Three Cheers for you

and three cheers to co-sleeping and home birthing!!

*and closet hippies!*

*Sal*
26-01-2007, 23:25
I didn't know I was "allowed" to co-sleep but I was going to do it anyway!



That's exactly how I felt when I had my first. I got all the comments (and still do) about making a rod for my own back, and you need to let the baby cry a little bit etc.... we ended up co-sleeping "on the sly" but now I am openly proud of it, and sometimes I sleep with all 3 kids and kick DH out :yes:

KapowSchazam
27-01-2007, 20:54
I go by what feels right but I am a voracious reader. I read up about everything, I am a hippy geek.

:yes: Yup, I agree. Each bub is different, but they all need to feel safe and loved!


I like bubhub because there are people on here like me, which is great. Otherwise I would feel quite alone in the way I do things, and that would suck

LOL no, you're not alone, we're all strange too!


I think my DD must have read your post Seek.

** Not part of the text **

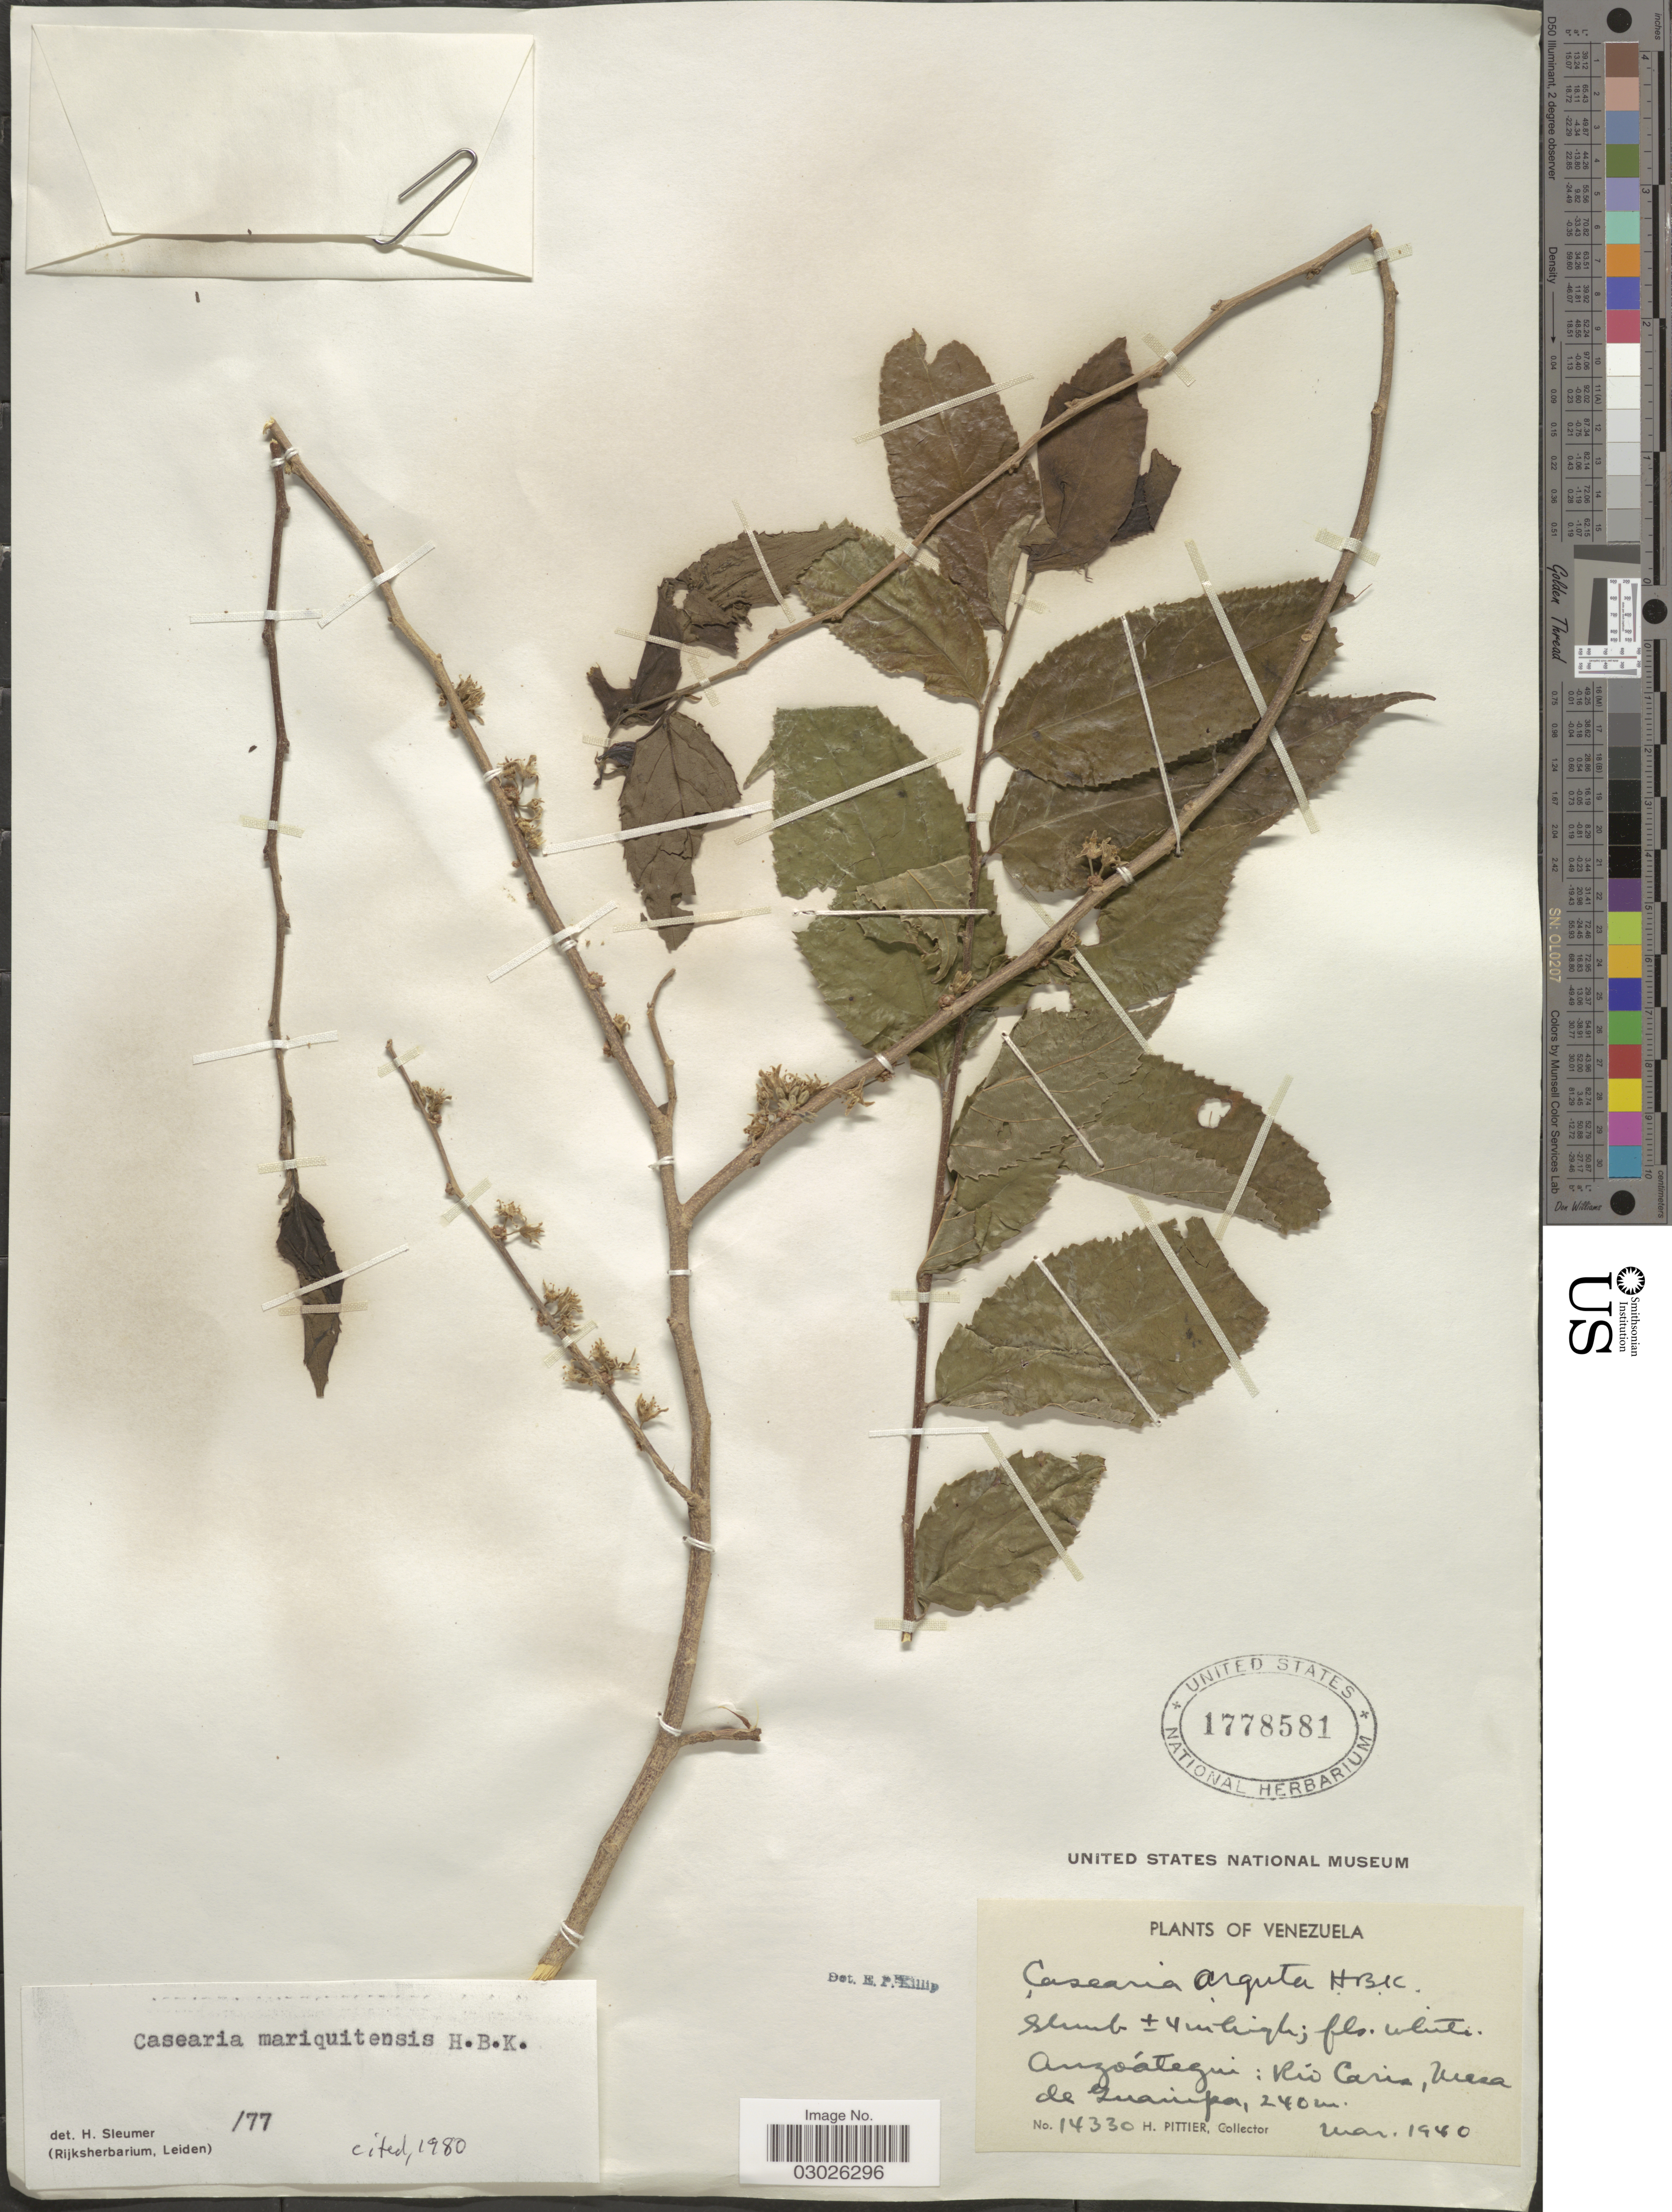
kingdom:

She wants me to be a hippy...

That's what happened to me! I started off one way, but DD is changing thind around to suit her! And I love it! I rarely use the pram now, just pop her in the sling, and off we go! Before, I had a Baby Bjorn :barf: and used the pram all the time! Not anymore, gotta cuddle my lil one all the time!

And, on top of being cuddled heaps, she started crawling at a couple of days over 6 months! Doesn't affect their development at all!!!


making a rod for my own back, and you need to let the baby cry a little bit etc....

Ha! Sounds like my Mum AND MIL!

MordecaiAliVanAllenO'Shea
28-01-2007, 11:50
I know what you mean about reading all the books, my motto now when I do something that I'm not MEANT to do according to books/ so called experts, is that people raised babies long before there were books to tell them how. I feel so strongly connected to my bub when I parent according to my instincts and what seems to make us both happiest.